Mas, como o homem sozinho não poderia vencer a morte, e como Deus sozinho não poderia senti-la, a união das duas naturezas foi essencial. 

Cristo uniu a natureza humana à divina para que pudesse: a) submeter a fraqueza da natureza humana à morte como pagamento pelo pecado; e b) com o poder de Sua natureza divina, lutar contra a morte, vencê-la e obter a vitória para nós.

É uma verdade que deve nos encher de admiração: o Filho de Deus se revestiu de nossa carne para destruir o pecado e a morte, a fim de que o triunfo e a vitória fossem nossos. 
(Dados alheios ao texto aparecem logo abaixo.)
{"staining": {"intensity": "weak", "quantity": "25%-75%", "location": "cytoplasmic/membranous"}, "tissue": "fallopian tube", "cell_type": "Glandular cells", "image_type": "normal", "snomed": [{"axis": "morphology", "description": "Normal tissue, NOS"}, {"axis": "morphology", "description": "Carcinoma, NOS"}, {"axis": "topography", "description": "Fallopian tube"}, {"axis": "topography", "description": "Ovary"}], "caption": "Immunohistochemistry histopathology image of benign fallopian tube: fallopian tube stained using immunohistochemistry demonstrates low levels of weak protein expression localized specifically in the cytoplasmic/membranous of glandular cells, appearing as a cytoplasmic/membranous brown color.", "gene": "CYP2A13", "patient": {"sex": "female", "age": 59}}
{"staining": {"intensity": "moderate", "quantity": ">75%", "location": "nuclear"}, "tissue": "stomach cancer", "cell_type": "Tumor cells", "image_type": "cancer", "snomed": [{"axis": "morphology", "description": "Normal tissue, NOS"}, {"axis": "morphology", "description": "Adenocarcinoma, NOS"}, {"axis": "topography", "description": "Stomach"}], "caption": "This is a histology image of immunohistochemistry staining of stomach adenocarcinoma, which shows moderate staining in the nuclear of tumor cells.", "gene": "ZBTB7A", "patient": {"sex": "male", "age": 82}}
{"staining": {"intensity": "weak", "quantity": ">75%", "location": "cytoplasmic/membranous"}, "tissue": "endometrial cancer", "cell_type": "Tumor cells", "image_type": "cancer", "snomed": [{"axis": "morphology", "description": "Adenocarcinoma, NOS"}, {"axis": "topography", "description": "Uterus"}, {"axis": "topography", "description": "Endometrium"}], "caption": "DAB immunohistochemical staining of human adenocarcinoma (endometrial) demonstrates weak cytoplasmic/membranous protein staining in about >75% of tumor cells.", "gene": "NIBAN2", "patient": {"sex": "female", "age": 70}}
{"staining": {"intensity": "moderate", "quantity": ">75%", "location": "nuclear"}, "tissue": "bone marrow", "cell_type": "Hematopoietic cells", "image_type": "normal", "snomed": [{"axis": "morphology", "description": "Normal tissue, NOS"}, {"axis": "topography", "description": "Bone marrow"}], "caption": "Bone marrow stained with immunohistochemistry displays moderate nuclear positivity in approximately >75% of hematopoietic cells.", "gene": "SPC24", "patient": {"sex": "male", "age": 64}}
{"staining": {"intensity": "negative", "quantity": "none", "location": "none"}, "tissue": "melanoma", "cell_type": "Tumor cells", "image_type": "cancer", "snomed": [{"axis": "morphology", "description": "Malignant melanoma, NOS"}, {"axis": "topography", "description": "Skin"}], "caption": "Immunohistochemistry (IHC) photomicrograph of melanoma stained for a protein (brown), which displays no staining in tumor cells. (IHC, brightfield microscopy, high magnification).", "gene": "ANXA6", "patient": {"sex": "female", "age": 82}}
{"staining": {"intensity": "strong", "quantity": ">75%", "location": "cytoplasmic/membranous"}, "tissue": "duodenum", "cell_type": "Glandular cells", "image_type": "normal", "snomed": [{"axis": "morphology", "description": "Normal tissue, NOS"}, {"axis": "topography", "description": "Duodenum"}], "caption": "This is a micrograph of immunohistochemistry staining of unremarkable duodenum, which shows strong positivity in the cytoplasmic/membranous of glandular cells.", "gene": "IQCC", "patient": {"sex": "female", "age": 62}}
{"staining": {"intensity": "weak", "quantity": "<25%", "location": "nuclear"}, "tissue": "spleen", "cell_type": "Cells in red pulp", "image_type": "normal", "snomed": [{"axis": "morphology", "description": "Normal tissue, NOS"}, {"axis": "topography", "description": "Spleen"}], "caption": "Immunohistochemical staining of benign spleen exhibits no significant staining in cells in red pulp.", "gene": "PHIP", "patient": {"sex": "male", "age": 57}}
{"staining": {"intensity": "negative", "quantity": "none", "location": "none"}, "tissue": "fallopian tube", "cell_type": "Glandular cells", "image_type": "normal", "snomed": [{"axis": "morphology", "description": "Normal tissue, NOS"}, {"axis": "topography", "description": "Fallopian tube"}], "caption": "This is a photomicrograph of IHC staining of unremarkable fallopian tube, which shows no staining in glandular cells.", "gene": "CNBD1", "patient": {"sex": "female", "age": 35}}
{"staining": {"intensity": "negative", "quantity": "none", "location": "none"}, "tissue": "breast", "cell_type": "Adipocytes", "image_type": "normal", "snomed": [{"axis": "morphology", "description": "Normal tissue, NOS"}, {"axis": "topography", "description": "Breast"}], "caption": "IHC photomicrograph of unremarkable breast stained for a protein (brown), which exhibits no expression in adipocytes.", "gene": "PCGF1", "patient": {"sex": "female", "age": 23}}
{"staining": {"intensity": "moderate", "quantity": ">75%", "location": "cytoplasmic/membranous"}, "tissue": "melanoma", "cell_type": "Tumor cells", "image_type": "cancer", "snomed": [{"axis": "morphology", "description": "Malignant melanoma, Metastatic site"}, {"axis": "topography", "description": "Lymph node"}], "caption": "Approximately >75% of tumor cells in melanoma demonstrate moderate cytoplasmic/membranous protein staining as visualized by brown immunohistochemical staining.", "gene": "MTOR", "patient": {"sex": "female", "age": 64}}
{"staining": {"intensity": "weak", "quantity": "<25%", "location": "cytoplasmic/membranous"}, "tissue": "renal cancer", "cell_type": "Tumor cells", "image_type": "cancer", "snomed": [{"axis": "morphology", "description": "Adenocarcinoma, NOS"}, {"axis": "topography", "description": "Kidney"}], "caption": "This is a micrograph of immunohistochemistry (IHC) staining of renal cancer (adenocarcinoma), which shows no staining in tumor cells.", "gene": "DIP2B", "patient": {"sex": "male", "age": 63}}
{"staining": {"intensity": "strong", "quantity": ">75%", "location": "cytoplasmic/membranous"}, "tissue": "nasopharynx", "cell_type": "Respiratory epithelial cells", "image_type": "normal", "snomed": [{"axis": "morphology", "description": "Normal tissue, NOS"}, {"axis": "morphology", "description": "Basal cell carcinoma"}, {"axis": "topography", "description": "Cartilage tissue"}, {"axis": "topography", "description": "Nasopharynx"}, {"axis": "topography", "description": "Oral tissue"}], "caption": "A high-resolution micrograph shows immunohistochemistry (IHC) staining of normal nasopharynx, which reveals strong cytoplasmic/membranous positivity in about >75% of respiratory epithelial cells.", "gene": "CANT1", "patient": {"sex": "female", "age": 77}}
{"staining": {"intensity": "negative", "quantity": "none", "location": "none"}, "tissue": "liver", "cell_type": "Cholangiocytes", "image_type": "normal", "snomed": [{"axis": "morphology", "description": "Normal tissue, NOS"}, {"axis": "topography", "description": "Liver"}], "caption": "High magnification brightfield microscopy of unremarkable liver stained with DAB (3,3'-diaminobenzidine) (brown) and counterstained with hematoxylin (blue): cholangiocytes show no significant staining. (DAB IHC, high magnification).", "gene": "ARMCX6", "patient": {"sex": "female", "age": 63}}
Ele ofereceu em sacrifício a carne que tomou de nós para apagar nossa condenação e aplacar a justa ira do Pai. Toda a nossa esperança descansa neste fundamento.

Aplicação

  • Medite na profundidade da cruz: A cruz não foi apenas a morte de um bom homem. Foi o lugar onde Deus e o homem se encontraram para realizar a maior obra da história. Veja na cruz tanto a fraqueza humana de Cristo (que o permitiu morrer) quanto o poder divino (que o capacitou a vencer a morte).

  • Rejeite especulações vãs: Alguns se perguntam se Cristo teria se encarnado mesmo que Adão não tivesse pecado. As Escrituras, no entanto, são claras: a causa da vinda de Cristo foi aplacar a Deus e nos levar da morte para a vida. Qualquer especulação além disso é curiosidade perigosa. O centro da missão de Cristo é a redenção dos pecadores.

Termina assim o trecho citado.